My thoughts today relate to the picture. Jaques the monkey is not King Kong. He isn’t even a 600 pound gorilla. There is a notion that bigger is better but that is not always the case. For a tiny monkey a regular sized banana is like winning the lottery. And Jaques is feeling like the luckiest monkey ever.

Pop will never have his memoirs published. He won’t ever have a life remembered by millions. I think that he would want it that way. This week, Pop would have turned 89. In nearly 9 decades he didn’t change the world, at least not in any flashy manner. He didn’t do anything that would end up in the 24-hour news cycle for weeks on end. His life was quiet and mostly unassuming. That doesn’t make it a life not well-lived or worth living.

Pop would never have been an influencer. That being said, he was substance not appearance. While the things he did will be unknown to the world at large, they weren’t inconsequential. For much of his life he worked with teenagers. Perhaps that alone should win him accolades and fame. Many of those young people who he worked with have grown into fine responsible adults. And some of them have shared those lessons that they learned from Pop. One Halloween, one of the young men that Pop advised as a scout leader shaved the top of his head. His costume was Pop. He said he was dressing up as his hero. 

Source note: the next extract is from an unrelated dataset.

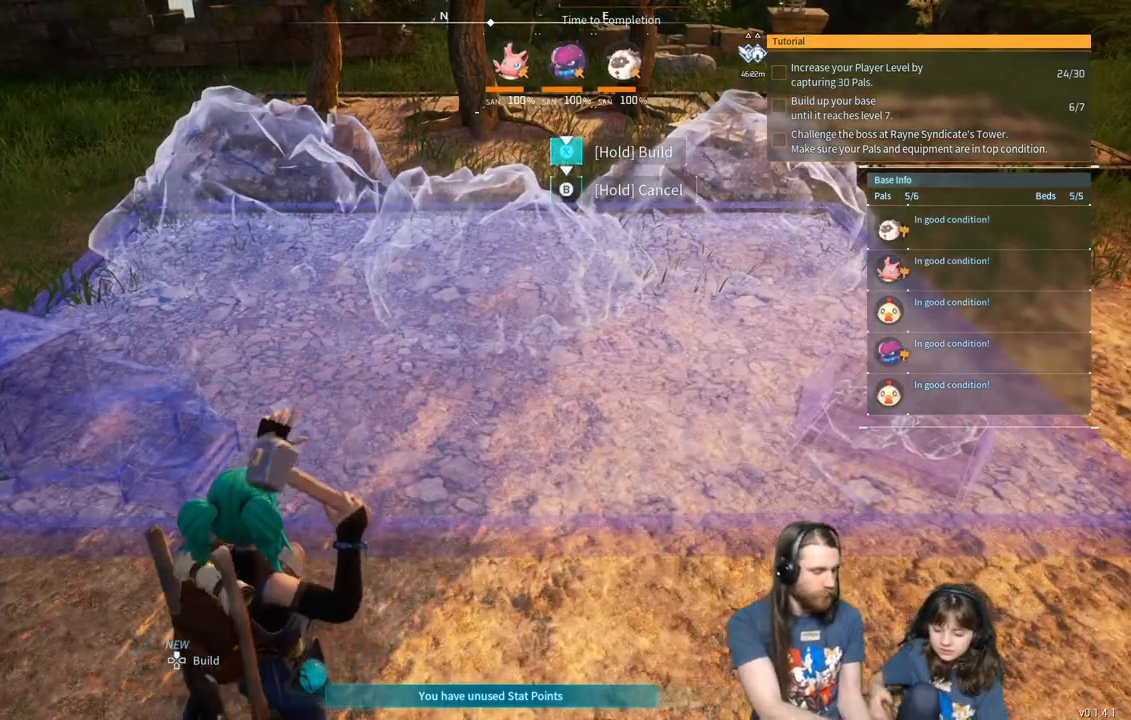
{"buttons": ["X"], "left_stick": "center", "right_stick": "center", "events": []}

Pop spent many hours making scenery for church productions. He build numerous floats, award winning floats. In the days before social media, and the three second attention span, he was able to put things in a healthy perspective. While working on a set, one of the other volunteers was worried about whether they were doing a good enough job. He took them aside and they stepped back from the set where he pointed out that the details that they worried about weren’t even visible from the audience. It was the bigger picture, the overall thing, not the minuscule details that mattered. With floats he pointed out that people would only see them for 15 or 20 seconds. This wasn’t meant to imply that good work wasn’t important; he always did good work. It was a lesson that there is a point where things are good enough for the purpose for which they were meant and worrying about things being perfect is unnecessary. In fact, sometimes the things you are stressing about aren’t even noticeable by the outside observer. 

When working with youth he tried to make them successful. He got permission to work a few hours a week with some at risk youth. The project that he worked with them on was a model of a bridge. He spent the time building jigs for the pieces so that the kids couldn’t fail. It was a project that ended up as something that not only the kids, but his company and the school were all proud of.

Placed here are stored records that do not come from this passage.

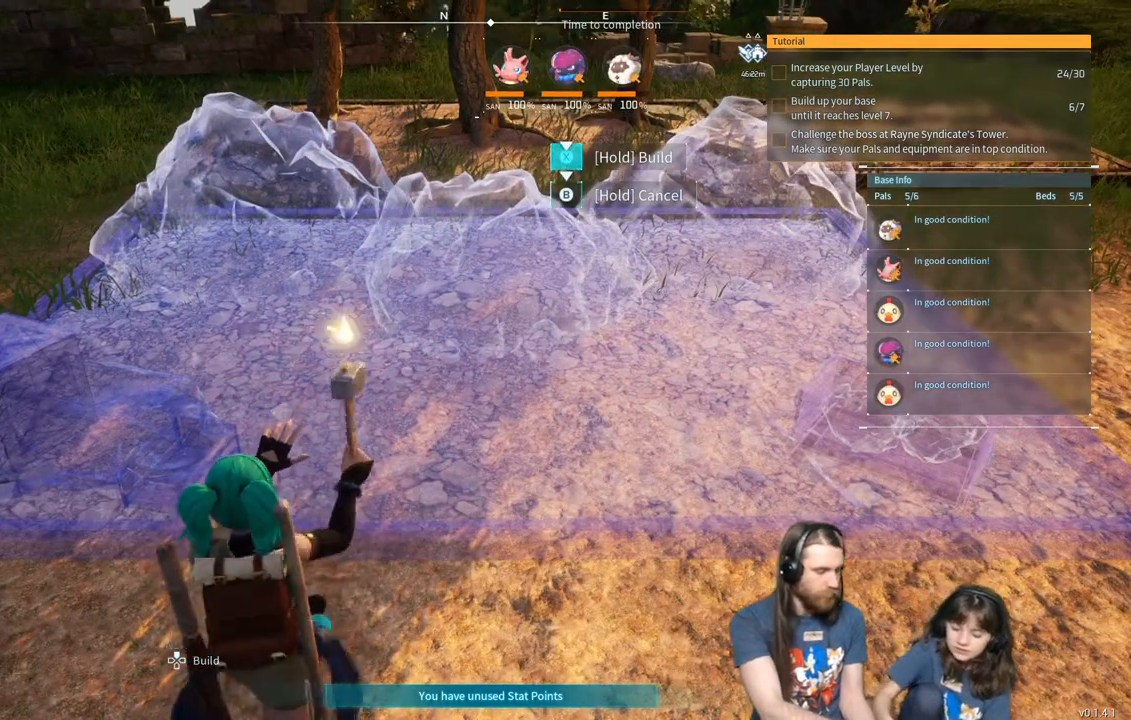
{"buttons": ["X"], "left_stick": "center", "right_stick": "center", "events": []}
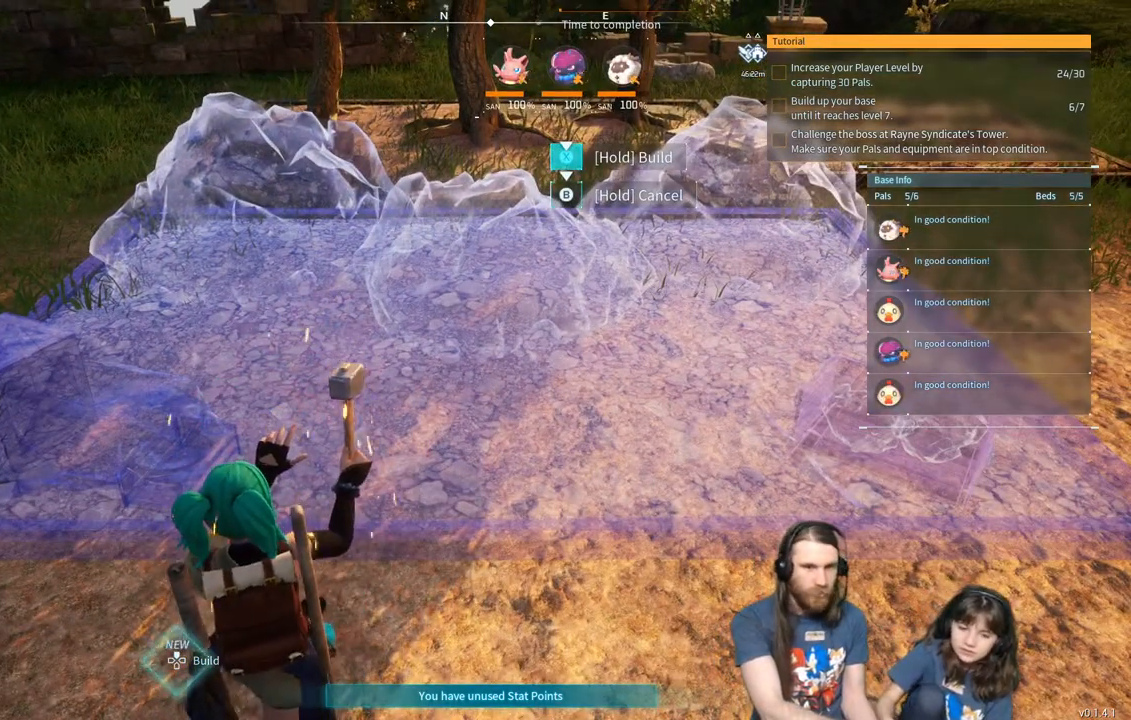
{"buttons": ["X"], "left_stick": "center", "right_stick": "center", "events": []}
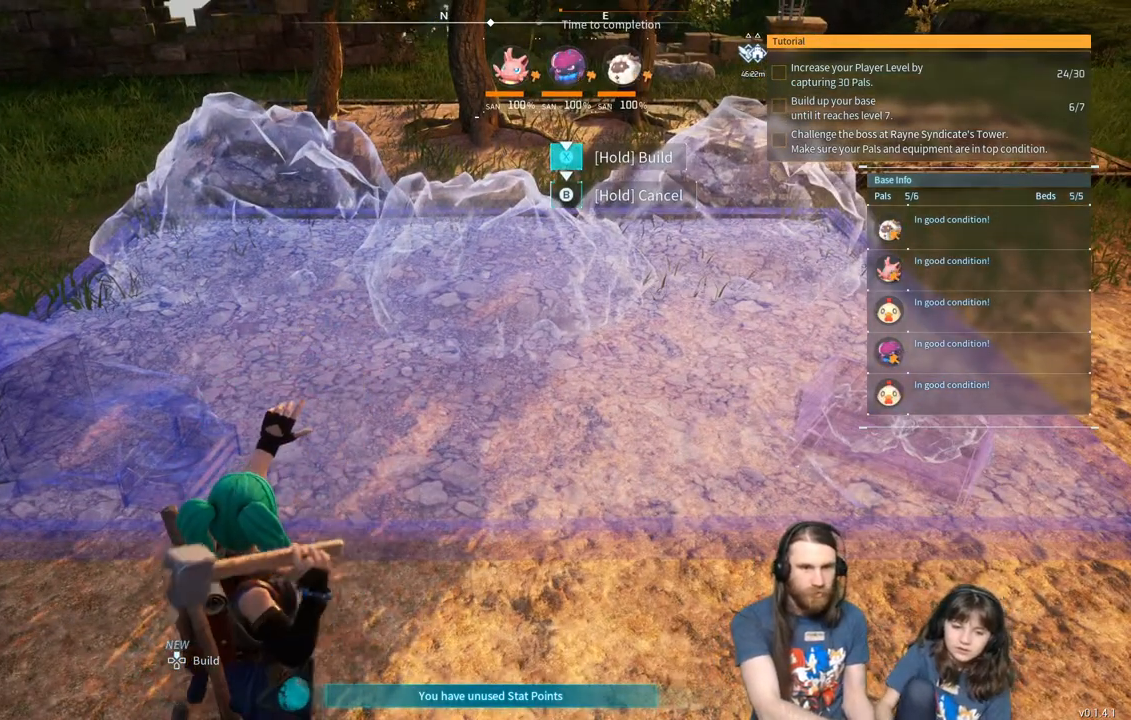
{"buttons": ["X"], "left_stick": "center", "right_stick": "center", "events": []}
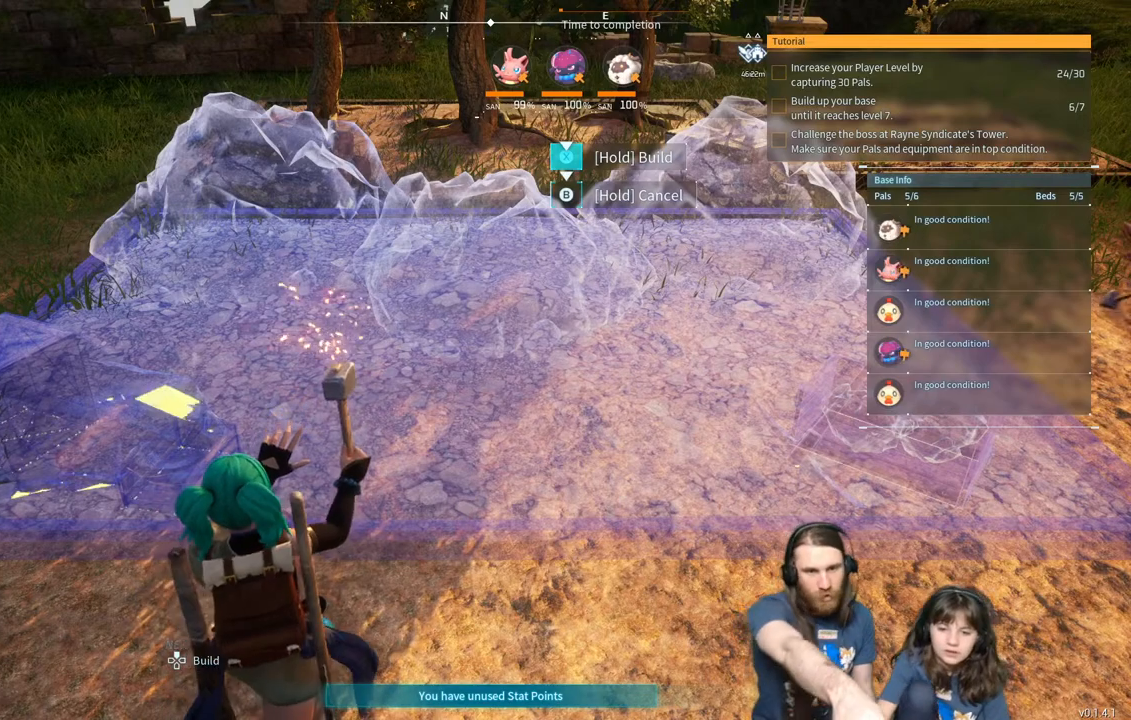
{"buttons": ["X"], "left_stick": "center", "right_stick": "center", "events": []}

Pop didn’t know anything about fiberglass, but that didn’t stop him from figuring it out and helping build 8 canoes. Canoes that were used for over 20 years for numerous river trips, family vacations and weekends at the lake. He helped maintain them for years so that they could be enjoyed by generations of people. Few people know the amount of time and effort that were spent on that project.

Perhaps the most important thing that Pop did, though, was that he was a true friend to many people. He was widely loved by the people in the neighborhood in which he lived. When he couldn’t look after them, they took it upon themselves to look out for him. Neighbors often mentioned how they saw him out walking, and if he ever seemed to be in trouble, someone was always there to make sure he was looked out for.  It says a lot about a person when a whole community keeps an eye on them. He befriended the girls in the hair salon who said that when he started being a regular visitor that it made it feel like a real shop. 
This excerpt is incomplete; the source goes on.